Still, what is a lamb, what is the difference between a lamb and a sheep? There are over 150 references to lamb in the Old Testament and at least 40 (NIV) in the New Testament although the Greek words may vary as noted above. One website on farming tells us age is the primary difference between a lamb and a sheep. A sheep is over one year of age whereas a lamb is below the age of one year. Then later adds, Whereas most people use the word sheep and lamb interchangeably, the two are quite different. A lamb heavily relies on the mother’s milk (the sheep). As such, lambs do not eat as much grass as needed by the sheep. Simply put, a lamb is a young sheep in its first year. Another website adds more and deeper information about a lamb that is weaned, [I]t is called a hogg. This is not the same thing as a pig; a lamb is called a hogg when it becomes weaned from its mother’s milk. And It usually takes 60 days or longer for a lamb to wean from its mother. Throughout most of the world today, a lamb is a sheep that is under twelve months of age. At sheep101 we find, The weight of newborn lambs varies by breed, sex of lamb, litter size, and ewe nutrition. The lambs from medium to small breeds are similar in size to human babies, usually between 5 and 12 pounds, with an average of 8 to 10 pounds. At another sheep 101 link we find, The size of the lamb at weaning is generally more important than its actual age.
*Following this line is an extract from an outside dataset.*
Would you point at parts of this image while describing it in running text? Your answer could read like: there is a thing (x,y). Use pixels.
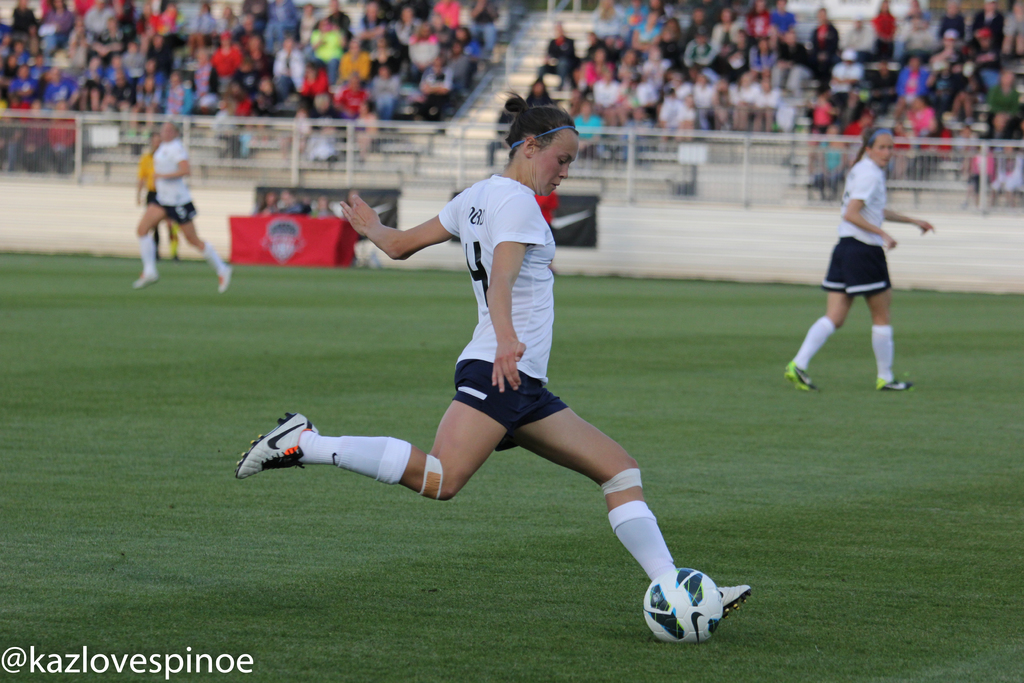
This image is clicked in a football ground (840,578). There are three women (471,258) playing this game. In the middle (551,343) the woman (440,432) is about to kick the ball (660,628). She is wearing white t-shirt (472,339) and white socks (645,550) and also the sport shoe (286,428). At the background (445,86) there is a big crowd (120,85) and railing (437,172) along with stairs (491,87). At the bottom (318,636), there is green grass (271,618) on the ground (307,612).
As a rule of thumb, most lambs can be weaned at 60 days of age or 45 pounds, whichever comes first.
Sheep are basically defenseless, and lambs are more so being much smaller in size and obviously with little experience in the world around them. How lambs were used as a sacrifice is well covered here with some good background on the birth of Jesus and the shepherds who greeted Him.
Prayer: Heavenly Father, You gave us Your Son Jesus as a sacrificial lamb to pay the price for our sins. A lamb without sin! Thank You. – In Jesus’ Name. Amen.